As global warming melts their snowy habitat, wolverines in the contiguous United States will be listed as threatened under the Endangered Species Act, earning them additional federal protections. The move comes after years of legal back and forth over the survival prospects of the animals amid climate change and other human activities.
“Current and increasing impacts of climate change and associated habitat degradation and fragmentation are imperiling the North American wolverine,” says Hugh Morrison, the Pacific regional director of the U.S. Fish and Wildlife Service (USFWS), in a statement. “Based on the best available science, this listing determination will help to stem the long-term impact and enhance the viability of wolverines in the contiguous United States.”
Currently, an estimated 300 wild wolverines remain in the Lower 48 states, inhabiting the Rocky and Cascade mountains of Wyoming, Washington, Montana, Idaho and Oregon. These elusive creatures may look like small, dark-brown bears, but they’re actually the largest members of the weasel family.
Wolverines (Gulo gulo) rely on a snowy, cold environment. The carnivorous predators eat rodents and rabbits, but they’ll also scavenge the carcasses of larger animals. Sometimes, they cache carrion for later, using the frigid temperatures of their high-elevation habitats to refrigerate and preserve the food.
Females build dens in deep snow banks to give birth in February and March, and they remain in the dens with their kits through May. To find snow that will last that long into spring, wolverines typically den at elevations of 7,000 feet or higher.
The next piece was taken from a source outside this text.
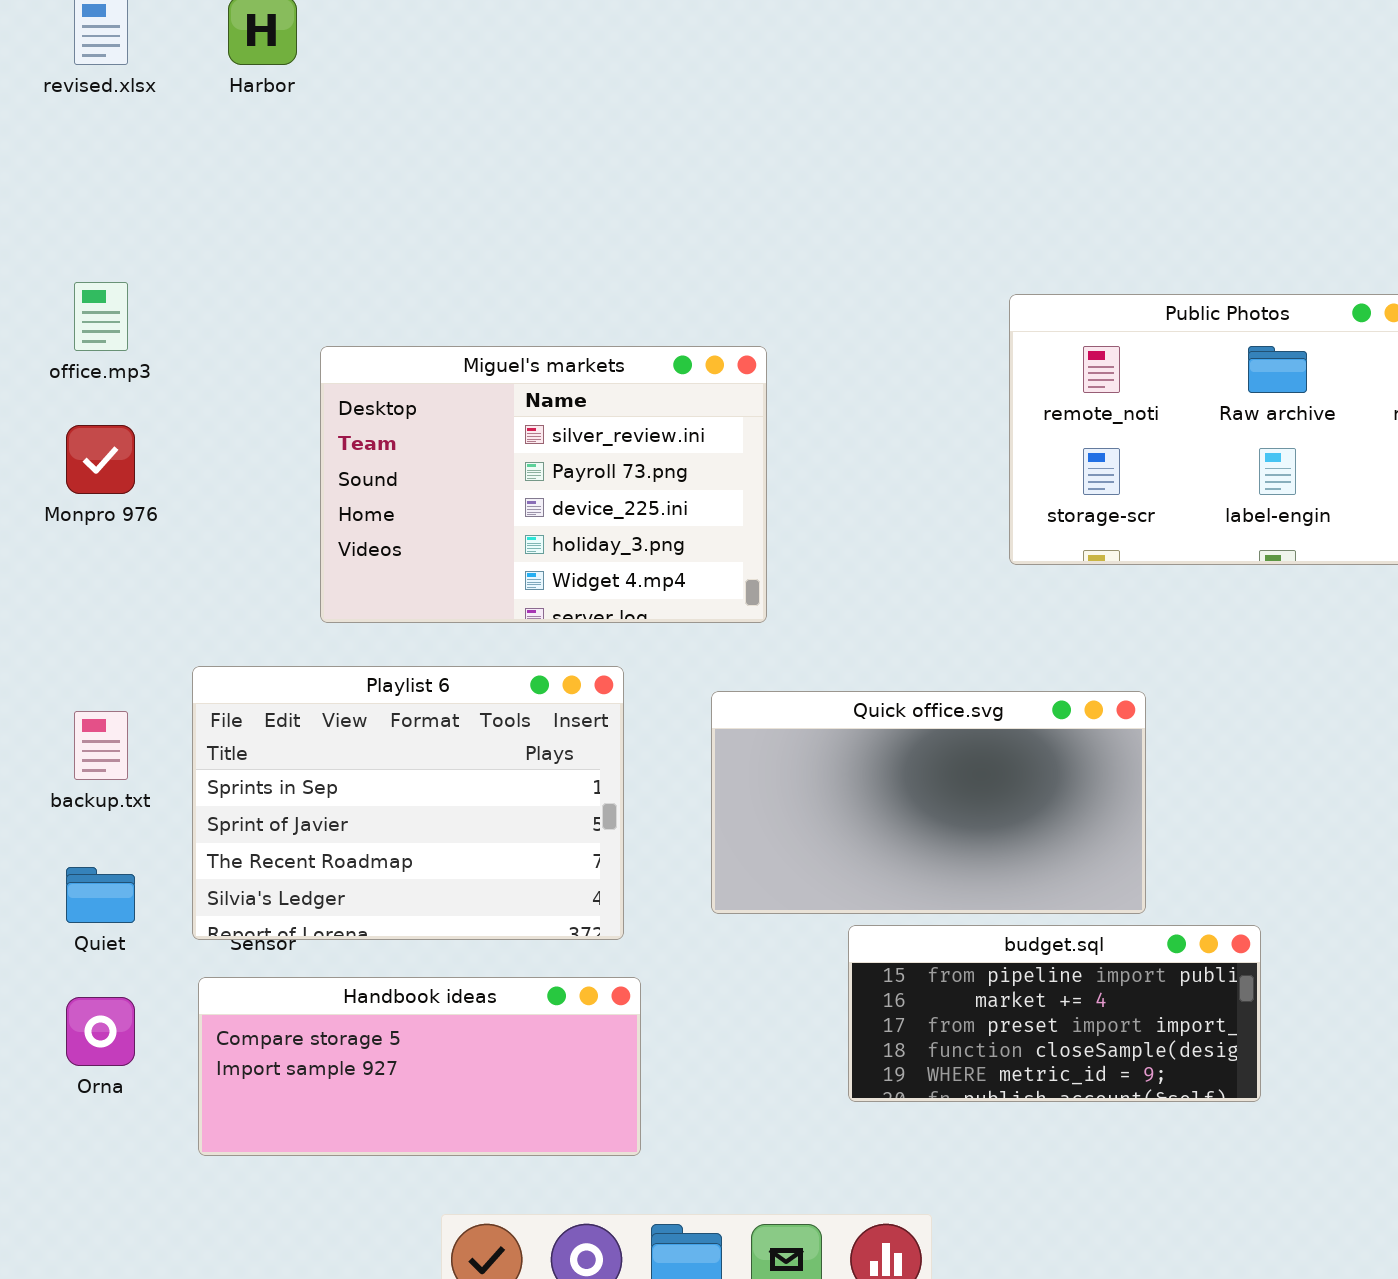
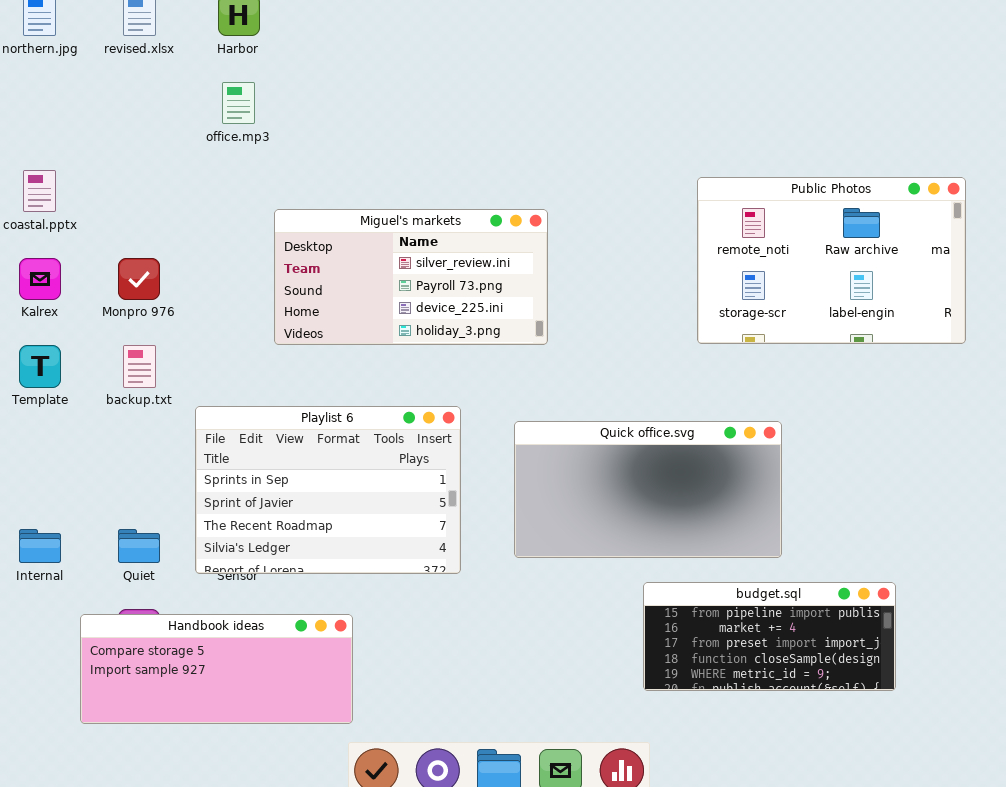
office.mp3: [74,282,128,351] -> [222,82,255,124], moved
Miguel's markets: [320,346,767,623] -> [274,209,548,345], resized
backup.txt: [74,711,128,780] -> [123,345,156,388], moved
budget.sql: [848,925,1261,1102] -> [643,582,896,691], moved
Handbook ideas: [198,977,641,1156] -> [80,614,353,724], moved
However, as global temperatures continue to rise, finding places to store food and build dens will become increasingly challenging for the animals, scientists say. The USFWS estimates wolverines could lose 23 percent of their habitat within the next 30 years because of climate change—and 63 percent over the next 75 years.
As snowy areas shrink, their habitat will also become fragmented, making it harder for wolverines to find mates. This, in turn, may lead to inbreeding and a lack of genetic diversity.
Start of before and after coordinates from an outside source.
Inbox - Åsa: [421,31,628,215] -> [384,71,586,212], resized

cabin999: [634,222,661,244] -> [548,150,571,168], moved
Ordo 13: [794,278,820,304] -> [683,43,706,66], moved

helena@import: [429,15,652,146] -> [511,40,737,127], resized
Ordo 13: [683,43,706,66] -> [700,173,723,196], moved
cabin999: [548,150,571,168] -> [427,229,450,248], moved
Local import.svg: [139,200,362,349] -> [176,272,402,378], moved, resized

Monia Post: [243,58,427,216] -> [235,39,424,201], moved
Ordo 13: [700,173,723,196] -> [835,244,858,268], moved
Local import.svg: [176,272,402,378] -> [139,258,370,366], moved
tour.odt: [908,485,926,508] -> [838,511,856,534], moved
Already, roads make it difficult for wolverines in the U.S. and southern Canada to mate with each other, reports the New York Times’ Catrin Einhorn. Human recreation—in the form of backcountry snowmobiling and skiing—is also encroaching on the mammals’ limited habitat.
Wolverines nearly went extinct in the western U.S. in the 1920s because of hunting and trapping for their fur. However, they’ve managed to hang on—and in May, biologists reported a rare sighting of a wolverine in California, the state’s second in 101 years.
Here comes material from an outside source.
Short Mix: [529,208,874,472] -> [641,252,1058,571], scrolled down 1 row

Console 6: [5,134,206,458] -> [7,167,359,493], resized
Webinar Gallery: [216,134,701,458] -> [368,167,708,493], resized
Officials have debated for decades whether wolverines in the contiguous U.S. deserve protection. States, farm bureaus, fossil fuel groups and snowmobile associations have opposed protections, while various conservation groups have fought to have wolverines listed under the Endangered Species Act.
In October 2020, under President Donald Trump’s administration, the USFWS determined the animals did not need to be listed. But last year, a federal judge ruled that the agency needed to reconsider.
Now, officials say they’ve reversed positions since three years ago because of new information related to trapping, habitat connectivity, snow, climate change, popularity density and genetic diversity.
Though conservationists applauded the decision, they also cautioned that federal protection may be too little, too late.
“We have not paid enough attention to this critter to give it what it needs,” says Jeffrey Copeland, a retired biologist with the U.S. Forest Service who now serves as a director for the nonprofit Wolverine Foundation, to the Associated Press’ Matthew Brown. “It’s a failure. But in this type of situation, it’s the only tool that we have.”